# taz.de -- Kolumne Die eine Frage: Live is Life
       
       > Wird das Fussball-Erlebnis im Stadion den Leuten zu langweilig? Und ist
       > die Digitalisierung womöglich schuld daran?
       
 (IMG) Bild: Alles in der Hand. Warum noch ins Stadion gehen?
       
       In meinem Bundesligastadion sitzen seit Jahren derselbe Mann und ich
       nebeneinander und schauen Fußball. Beziehungsweise eben nicht. Denn er
       sieht nicht hin. Mindestens die halbe Zeit hat er den Kopf nach unten und
       starrt auf den Bildschirm seines Smartphones. Er hat sogar Sky Go und kann
       damit alle anderen Spiele sehen. Er blickt meist erst dann auf, wenn die
       Nordkurve zu raunen beginnt.
       
       Die eine Frage lautet daher: Ist den Menschen die Realität zu undigital
       geworden?
       
       In diesen Tagen haben die San Francisco 49ers in Santa Clara im Silicon
       Valley – wo ich gerade bin – ihr neues Footballstadion eingeweiht.
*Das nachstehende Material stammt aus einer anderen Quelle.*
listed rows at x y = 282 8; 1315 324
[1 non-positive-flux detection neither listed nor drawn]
       Flächendeckendes WLAN. Eine riesige Videowand, die Spielzüge aus allen
       Perspektiven zeigt. Eine App, die einem sagt, vor welchem Bierstand und in
       der Folge vor welchem Klo die kürzeste Schlange steht. Eine App, auf der
       man sich die spannenden Szenen ansehen kann, die man verpasst hat, weil man
       auf dem Klo war.
       
       Andere amerikanische Footballstadien rüsten gerade auch digital nach, und
       der Grund ist: Zuschauerrückgang. Durch den Verkauf der Bildrechte des
       „Live“-Erlebnisses Sport verdienen die Clubs viele Millionen Dollar. Das
       macht ihre Eigentümer zu reichen Menschen. Aber auch die Teams profitieren,
       weil ihre sportliche Darbietung qualitativ hochwertiger wird. Und dennoch
       gibt es ein Problem: Die Leute bleiben zunehmend lieber zu Hause.
       
       In der deutschen Bundesliga boomt der Stadionbesuch noch. Aber das wird
       sich ändern. Die Preise? Klar, das kann ein Grund sein. Aber man sieht
       nicht nur bei meinem Sitznachbarn, dass auch die analoge Fußballrealität
       Leuten schlicht zu langweilig ist. Die Kraft der Digitalisierung verändert
       – im Gegensatz zur Moral – Lebensstile fundamental und binnen kürzester
       Zeit. Auch weil sie – im Gegensatz zur Moral – mit dem
       Bequemlichkeitsfaktor arbeitet.
       
       Früher war eine Sehnsuchtsfolie des Stadion-Erlebnisses, aus seinem
       Wohnzimmer rauszukommen. Das Leben zu spüren. Und die des
       Wohnzimmer-Erlebnisses, die Stadion-Atmosphäre reinzuholen. Heute ist die
       Erlebnisstrategie Stadion, den riesigen Fernseher, den man den
       Sportfernseh-Interessierten aufgeschwatzt hat, durch die LED-Megaleinwand
       zu substituieren. Die Leute sollen sich im Stadion wie im eigenen
       Wohnzimmer fühlen. Das funktionierende Smartphone ist dann die stets
       griffbereite Fernbedienung und außerdem für Digital Natives essenziell,
       weil ihre Sehnsucht – oder womöglich lebenskonzeptuelle Grundbedingung –
       darin besteht, nicht von ihrer sozialen Kommunikation abgeschnitten zu
       sein.
       
       ## Manchmal unkonzentriert
       
       Jetzt müsste eigentlich der kulturpessimistische Teil kommen. Wie sehr die
       jüngste Fußballweltmeisterschaft gezeigt hat, dass viele Menschen nicht
       mehr zwischen Fernsehfußball und Fußball, zwischen zensierten Bildern und
       dem eigenen Blick auf die Wirklichkeit unterscheiden können. Und dann diese
       jungen Leute. Schlimm.
       
       Aber, das ist interessant: Wenn man in Kalifornien ist, denkt man anders.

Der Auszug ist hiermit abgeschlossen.